• _GIVEN TASK_: Quote the material below word for word, omitting the pictures from your answer.

--- --- ---

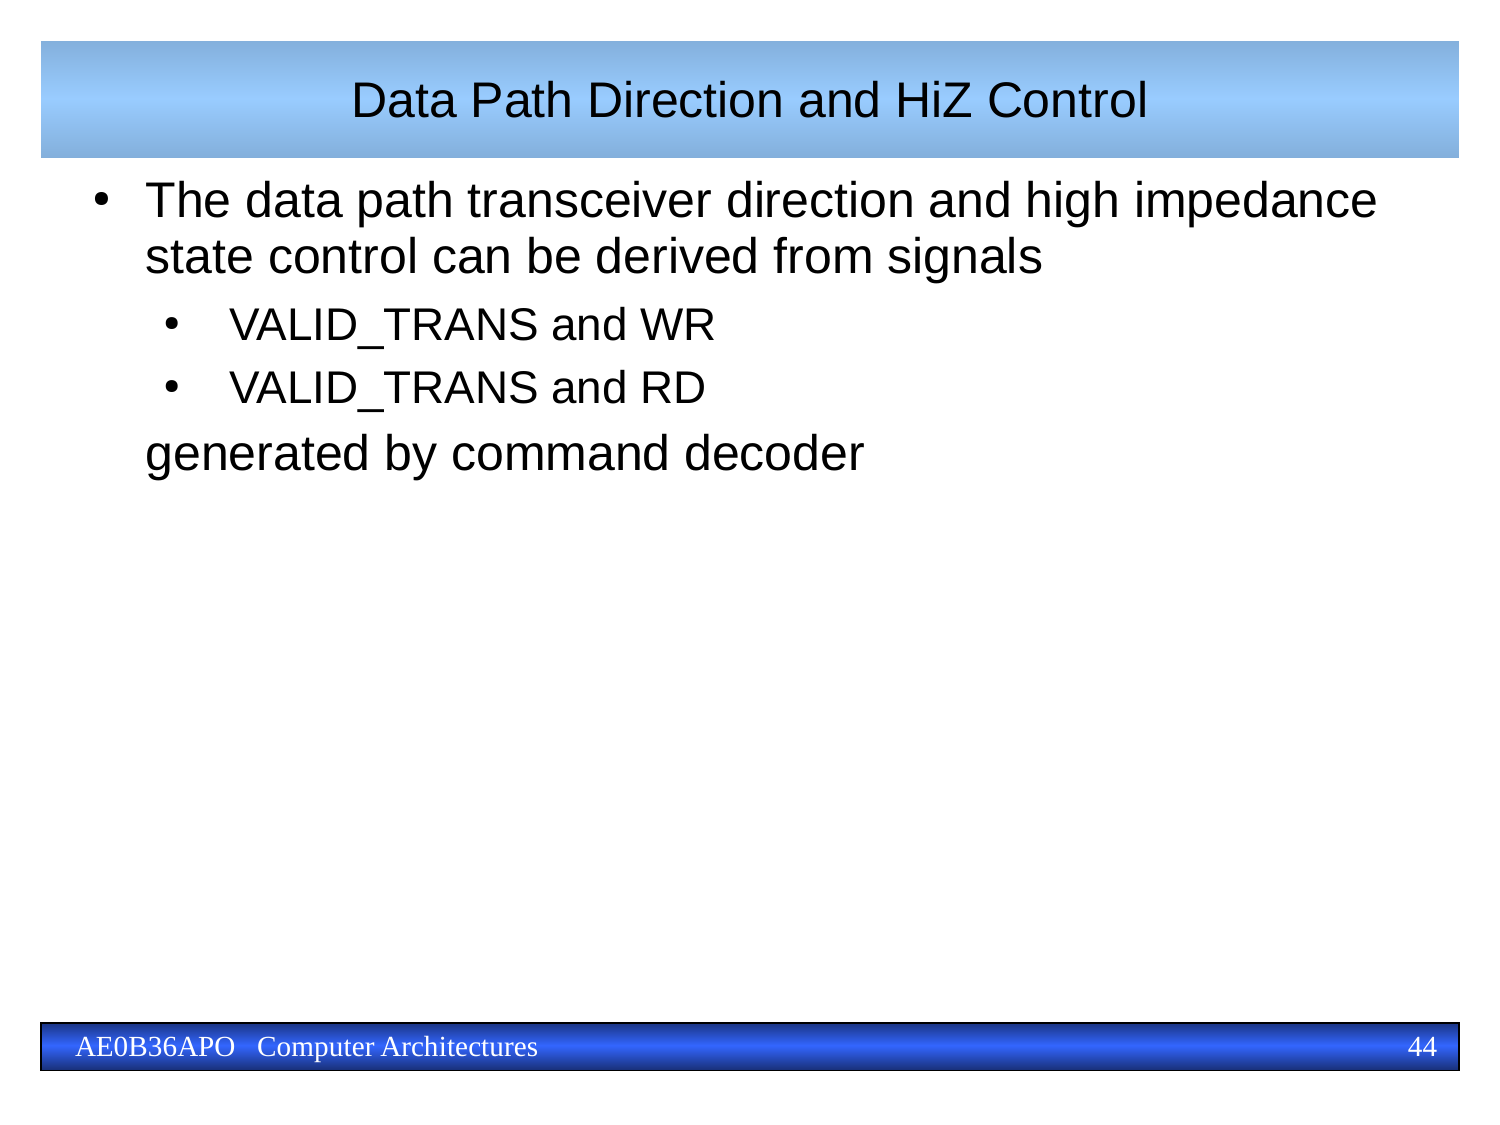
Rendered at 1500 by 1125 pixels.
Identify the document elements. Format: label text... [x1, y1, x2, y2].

list The data path transceiver direction and high impedance state control can be derived from signals VALID_TRANS and WR VALID_TRANS and RD generated by command decoder [75, 172, 1426, 916]
title Data Path Direction and HiZ Control [41, 41, 1459, 158]
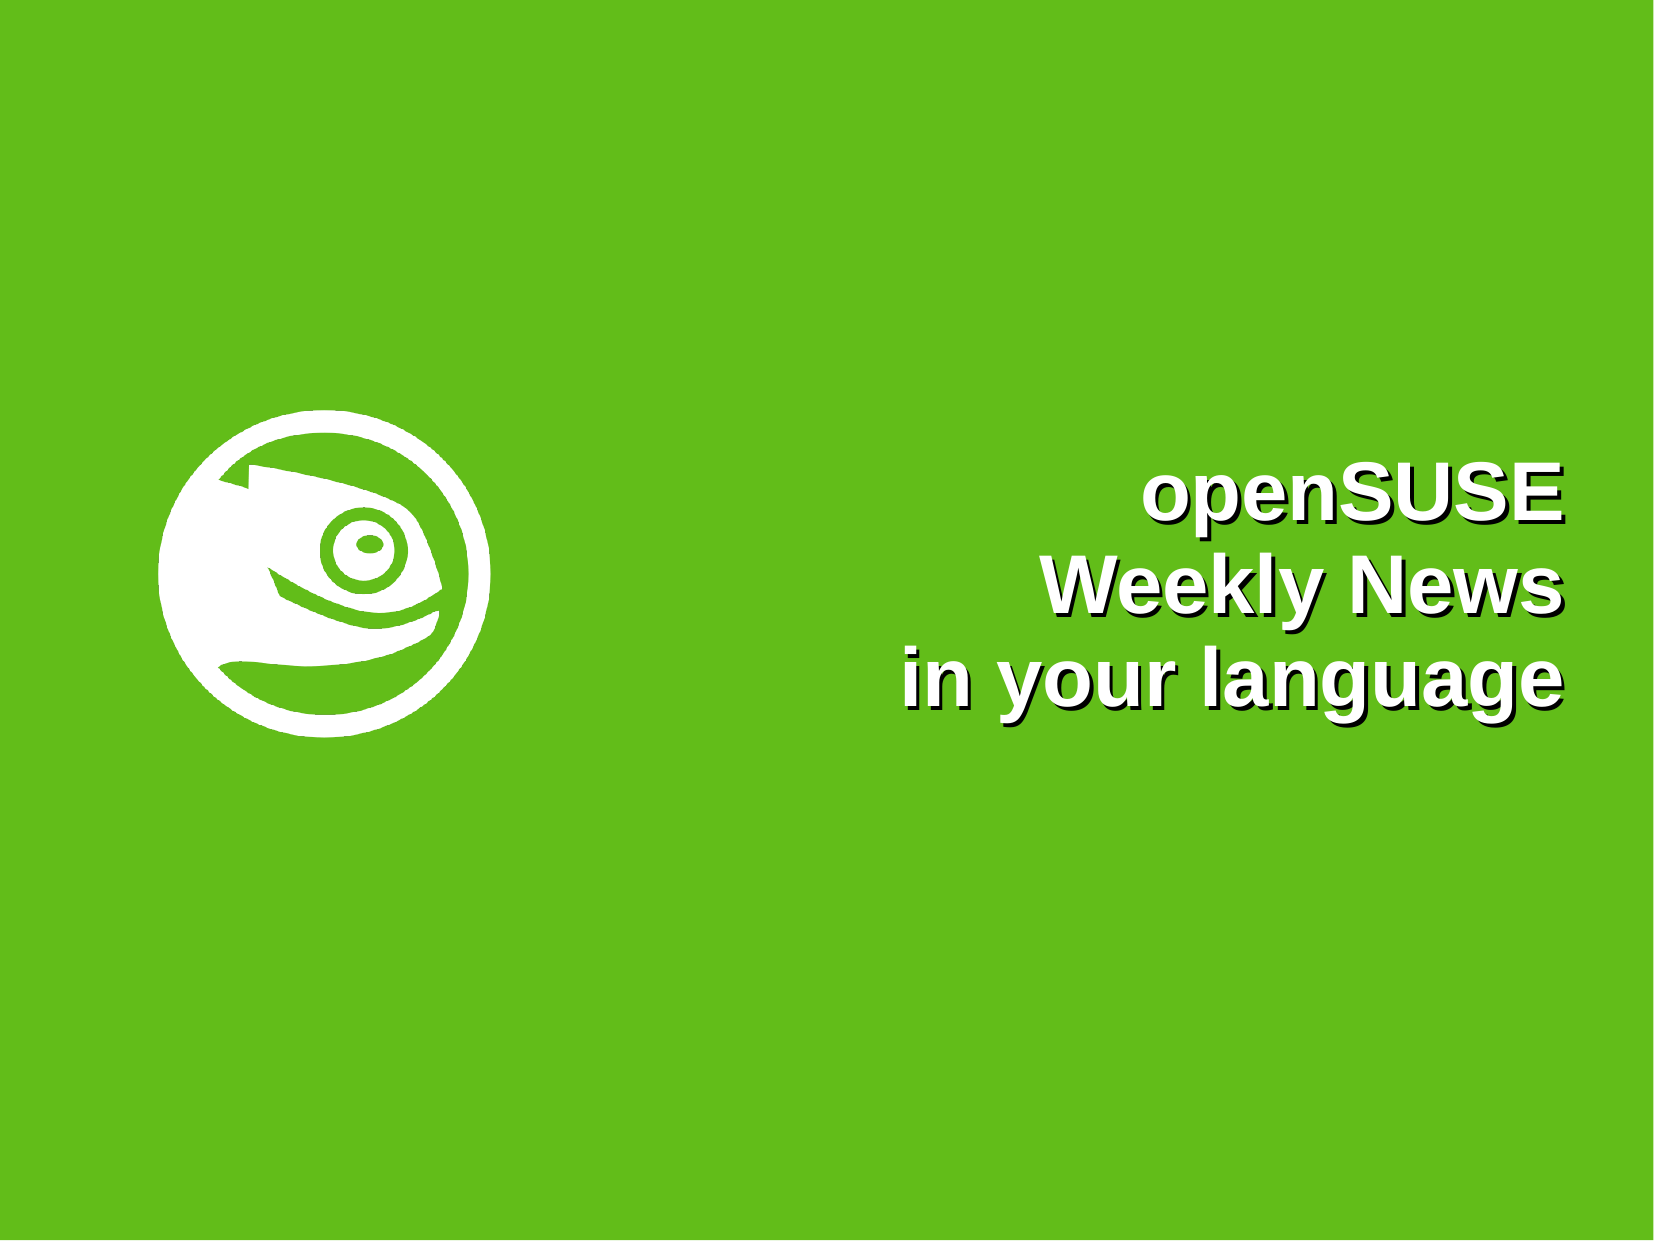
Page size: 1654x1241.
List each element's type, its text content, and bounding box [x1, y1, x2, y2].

picture [86, 339, 562, 808]
title openSUSE Weekly News in your language [457, 442, 1580, 727]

--- --- ---

• _ANSWER TO THIS EXERCISE_:
Rendered at 1500 by 1125 pixels.
Identify the document elements. Format: label text... [x1, y1, x2, y2].

list The data path transceiver direction and high impedance state control can be derived from signals VALID_TRANS and WR VALID_TRANS and RD generated by command decoder [75, 172, 1426, 916]
title Data Path Direction and HiZ Control [41, 41, 1459, 158]
Page size: 1654x1241.
List each element's type, its text content, and bounding box [x1, y1, x2, y2].

picture [86, 339, 562, 808]
title openSUSE Weekly News in your language [457, 442, 1580, 727]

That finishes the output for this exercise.